[What to do]
Put the lines of the records below into a Markdown table with the columns "Row" and "Line," numbering each row and skipping blank lines. Leave out the pictures.

[Rendered chart pictures]

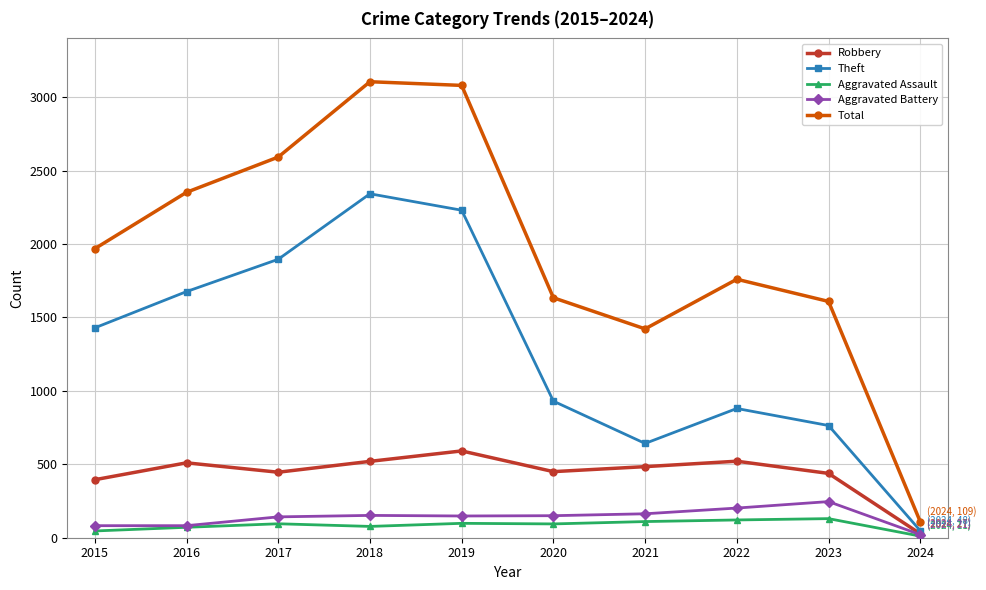

How many lines are shown in the chart?

5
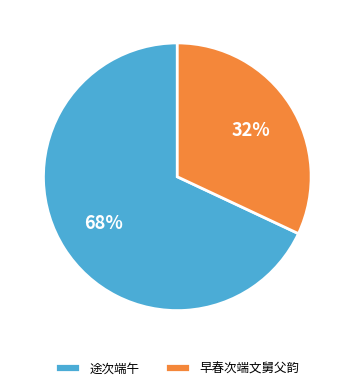

What percentage is the 早春次端文舅父韵 slice, to the nearest percent?

32%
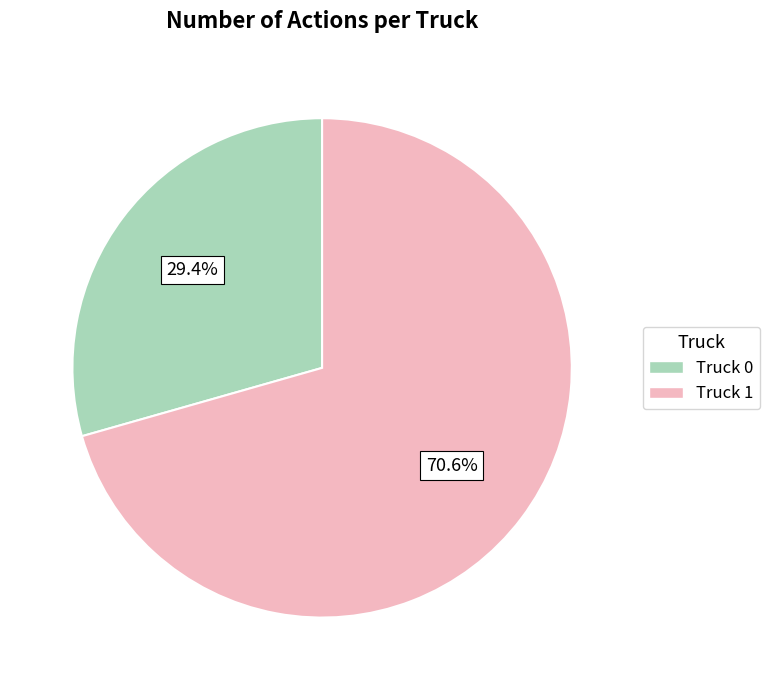

Combined, do Truck 0 and Truck 1 account for over 50%?

Yes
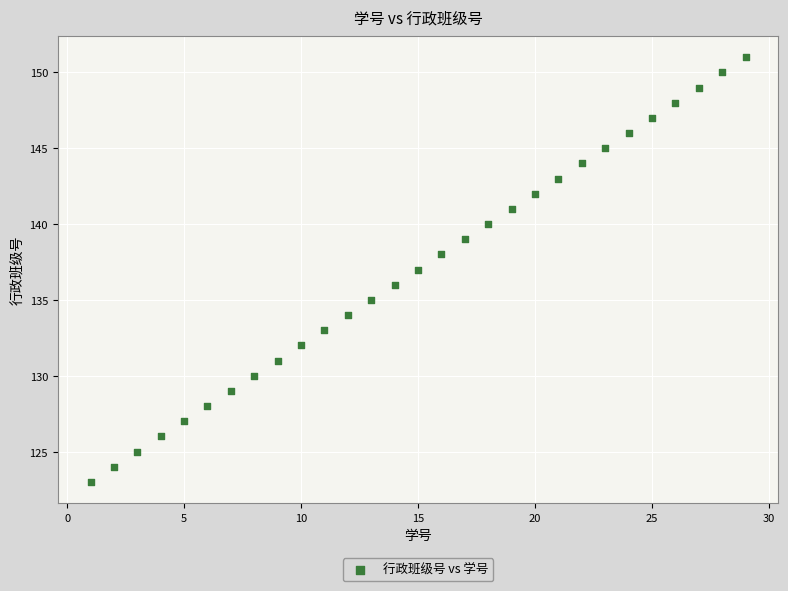

What is the range of Y values (max minus min)?

28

[Task answer]
| Row | Line |
|---|---|
| 1 | How many lines are shown in the chart? |
| 2 | 5 |
| 3 | What percentage is the 早春次端文舅父韵 slice, to the nearest percent? |
| 4 | 32% |
| 5 | Combined, do Truck 0 and Truck 1 account for over 50%? |
| 6 | Yes |
| 7 | What is the range of Y values (max minus min)? |
| 8 | 28 |